Task description>
Scan the entries below and say how many lines contain "Dakle". Write only the number.
::::::::::
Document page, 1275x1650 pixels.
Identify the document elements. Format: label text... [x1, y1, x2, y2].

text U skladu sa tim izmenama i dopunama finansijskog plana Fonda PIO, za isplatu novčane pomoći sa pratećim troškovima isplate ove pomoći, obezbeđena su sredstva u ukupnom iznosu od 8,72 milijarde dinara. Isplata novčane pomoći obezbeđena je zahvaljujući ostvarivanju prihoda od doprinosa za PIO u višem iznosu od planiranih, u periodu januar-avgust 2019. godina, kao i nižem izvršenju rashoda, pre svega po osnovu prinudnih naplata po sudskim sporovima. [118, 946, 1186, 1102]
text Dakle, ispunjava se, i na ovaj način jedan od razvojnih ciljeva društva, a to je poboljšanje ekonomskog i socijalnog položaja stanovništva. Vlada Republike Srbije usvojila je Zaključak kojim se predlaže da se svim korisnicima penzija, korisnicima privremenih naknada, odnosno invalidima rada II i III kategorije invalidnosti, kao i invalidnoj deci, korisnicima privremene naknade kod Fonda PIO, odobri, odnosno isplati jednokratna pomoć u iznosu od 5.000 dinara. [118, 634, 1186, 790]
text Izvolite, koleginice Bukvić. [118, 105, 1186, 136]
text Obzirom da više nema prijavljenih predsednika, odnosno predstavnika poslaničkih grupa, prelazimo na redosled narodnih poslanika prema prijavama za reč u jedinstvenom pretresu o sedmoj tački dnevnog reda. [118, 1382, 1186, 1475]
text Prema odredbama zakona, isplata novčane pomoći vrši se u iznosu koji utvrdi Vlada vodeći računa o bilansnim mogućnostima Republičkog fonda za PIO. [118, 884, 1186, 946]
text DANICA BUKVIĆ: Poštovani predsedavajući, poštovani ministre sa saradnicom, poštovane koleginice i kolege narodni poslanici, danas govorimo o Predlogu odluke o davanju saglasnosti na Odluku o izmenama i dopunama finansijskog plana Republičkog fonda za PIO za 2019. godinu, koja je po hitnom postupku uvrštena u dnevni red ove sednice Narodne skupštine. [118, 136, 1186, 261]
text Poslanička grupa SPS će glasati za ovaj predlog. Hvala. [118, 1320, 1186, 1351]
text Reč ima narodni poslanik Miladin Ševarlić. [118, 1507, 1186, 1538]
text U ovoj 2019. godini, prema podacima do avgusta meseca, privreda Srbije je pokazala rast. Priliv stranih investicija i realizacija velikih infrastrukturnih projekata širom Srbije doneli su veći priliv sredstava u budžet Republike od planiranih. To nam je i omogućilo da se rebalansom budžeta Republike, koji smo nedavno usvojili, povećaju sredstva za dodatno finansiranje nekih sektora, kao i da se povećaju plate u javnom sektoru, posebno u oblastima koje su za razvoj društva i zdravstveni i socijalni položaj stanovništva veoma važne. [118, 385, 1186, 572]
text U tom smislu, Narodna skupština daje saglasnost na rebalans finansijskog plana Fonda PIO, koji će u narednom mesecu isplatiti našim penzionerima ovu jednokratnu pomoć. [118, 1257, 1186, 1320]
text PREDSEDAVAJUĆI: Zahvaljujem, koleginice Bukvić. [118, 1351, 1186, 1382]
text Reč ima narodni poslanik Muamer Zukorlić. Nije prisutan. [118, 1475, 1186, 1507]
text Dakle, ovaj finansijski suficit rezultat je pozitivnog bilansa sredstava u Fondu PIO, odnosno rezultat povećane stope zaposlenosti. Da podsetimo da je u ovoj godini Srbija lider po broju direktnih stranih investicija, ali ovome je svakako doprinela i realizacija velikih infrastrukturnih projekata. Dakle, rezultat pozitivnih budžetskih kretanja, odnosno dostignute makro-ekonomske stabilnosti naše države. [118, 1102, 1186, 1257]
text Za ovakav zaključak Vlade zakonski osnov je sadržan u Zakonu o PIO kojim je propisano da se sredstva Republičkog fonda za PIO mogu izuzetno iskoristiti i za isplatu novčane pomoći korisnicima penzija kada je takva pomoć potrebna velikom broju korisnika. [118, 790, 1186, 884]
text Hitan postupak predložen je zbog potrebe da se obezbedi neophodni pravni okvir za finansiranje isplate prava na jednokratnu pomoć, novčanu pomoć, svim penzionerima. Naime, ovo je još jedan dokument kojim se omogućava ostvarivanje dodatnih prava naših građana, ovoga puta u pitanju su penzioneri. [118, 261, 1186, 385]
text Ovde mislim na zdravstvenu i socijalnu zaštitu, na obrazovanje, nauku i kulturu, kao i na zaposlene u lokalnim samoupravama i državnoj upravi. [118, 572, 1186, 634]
::::::::::
Output of the exercise>
2